Put up your dukes!

Published April 15, 2013 by Vida Caramela

IMG_0008Strive for peace, but put your dukes up!  Can you do both?  While it may seem difficult, there are people who can, and some are very skilled at it. Of course, I’me using “dukes” (fists) metaphorically here for defenses. But, as with fists, if you walk around with your defenses up all of the time, you are likely to frighten away a lot of people. This will probably include both bullies and potential friends. So that’s not a good idea. When it comes to putting your dukes up, timing is everything. If you’re good at it you can sense an attack coming, and get your dukes up in a flash.
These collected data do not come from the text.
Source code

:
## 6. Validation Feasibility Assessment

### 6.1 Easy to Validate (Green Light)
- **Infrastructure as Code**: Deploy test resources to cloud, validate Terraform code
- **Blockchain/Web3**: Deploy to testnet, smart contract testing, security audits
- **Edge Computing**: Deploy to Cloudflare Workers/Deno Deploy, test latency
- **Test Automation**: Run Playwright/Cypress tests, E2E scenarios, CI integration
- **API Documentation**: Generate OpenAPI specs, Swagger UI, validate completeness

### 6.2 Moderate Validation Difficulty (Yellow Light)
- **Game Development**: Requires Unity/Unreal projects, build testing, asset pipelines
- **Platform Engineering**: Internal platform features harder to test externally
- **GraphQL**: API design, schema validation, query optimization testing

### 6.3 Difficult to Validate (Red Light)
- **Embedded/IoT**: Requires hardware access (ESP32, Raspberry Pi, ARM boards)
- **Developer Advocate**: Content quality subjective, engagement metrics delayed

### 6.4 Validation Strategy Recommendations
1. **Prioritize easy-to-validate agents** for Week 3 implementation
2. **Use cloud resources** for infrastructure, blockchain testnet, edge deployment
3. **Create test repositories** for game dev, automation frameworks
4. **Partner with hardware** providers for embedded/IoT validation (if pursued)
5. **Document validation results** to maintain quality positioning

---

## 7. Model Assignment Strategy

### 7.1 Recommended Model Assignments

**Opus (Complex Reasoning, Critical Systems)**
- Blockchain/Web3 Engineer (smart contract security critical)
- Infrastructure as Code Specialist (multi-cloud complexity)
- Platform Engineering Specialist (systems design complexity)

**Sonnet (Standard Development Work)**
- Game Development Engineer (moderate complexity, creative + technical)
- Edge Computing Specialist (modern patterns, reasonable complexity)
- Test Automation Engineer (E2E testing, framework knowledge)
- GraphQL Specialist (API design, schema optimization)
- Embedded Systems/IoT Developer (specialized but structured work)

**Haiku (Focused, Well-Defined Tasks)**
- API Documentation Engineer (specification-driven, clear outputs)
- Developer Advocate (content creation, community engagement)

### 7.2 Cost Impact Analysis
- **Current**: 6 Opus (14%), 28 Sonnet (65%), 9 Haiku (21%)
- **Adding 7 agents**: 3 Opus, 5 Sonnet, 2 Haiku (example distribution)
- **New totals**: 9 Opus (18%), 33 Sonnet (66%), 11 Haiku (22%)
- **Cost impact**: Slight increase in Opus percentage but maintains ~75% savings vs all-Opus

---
This action usually prevents an attack from ever happening. When an attack has occurred, having your dukes up allows you to block your attacker’s blows, and to strike back if necessary. There are some people who are very good at this. I have had the distinct privilege of knowing a few. I’m talking about masters at “swimming with sharks”(See my post “Coping With a Brand New Breed of Shark!”). It’s hard to imagine if you have never seen one of these skillful individuals in action, but I’m here to tell you, they do exist, and are worth studying. They are living proof that you don’t have to be a bully to defeat a bully. You can defend yourself and still demonstrate a spirit that draws respect and admiration from those around you (eventually, sometimes even from the bully). I don’t know whether this ability is inborn or if it comes from years of tweaking and practice, but I’m willing to learn from those who have it . Here are some things I have noticed they have in common:

  • They have good self esteem. They believe that they deserve respect
  • They don’t beg others for acceptance, they embrace it when it comes
  • They don’t show fear. They never cower, hang their heads or tuck their tails
  • They are willing to stand up for others besides themselves
  • They are friendly, and helpful, so they have back-up when needed
  • They anticipate an attack,  and are always prepared.
  • They meet an attack with an immediate response. (usually not an emotional one)
  • They are proactive and take steps to avoid or combat future attacks

If you are not a pro, and decide to try some of the things I’ve mentioned above, be careful NOT to make the following mistakes:

  • Confuse arrogance with self esteem
  • Scoff at the need for acceptance, and have an I don’t need anyone attitude
  • Get up in the bully’s face or stage a showdown
  • Take sides with those who are clearly in the wrong
  • Go around complaining to everyone you meet
  • Confuse anticipation with being paranoid
  • Respond emotionally. Lash out at the bully in anger
  • Play your entire hand at once, or eliminate the element of surprise

These are more likely to get you in deeper trouble than to help you survive.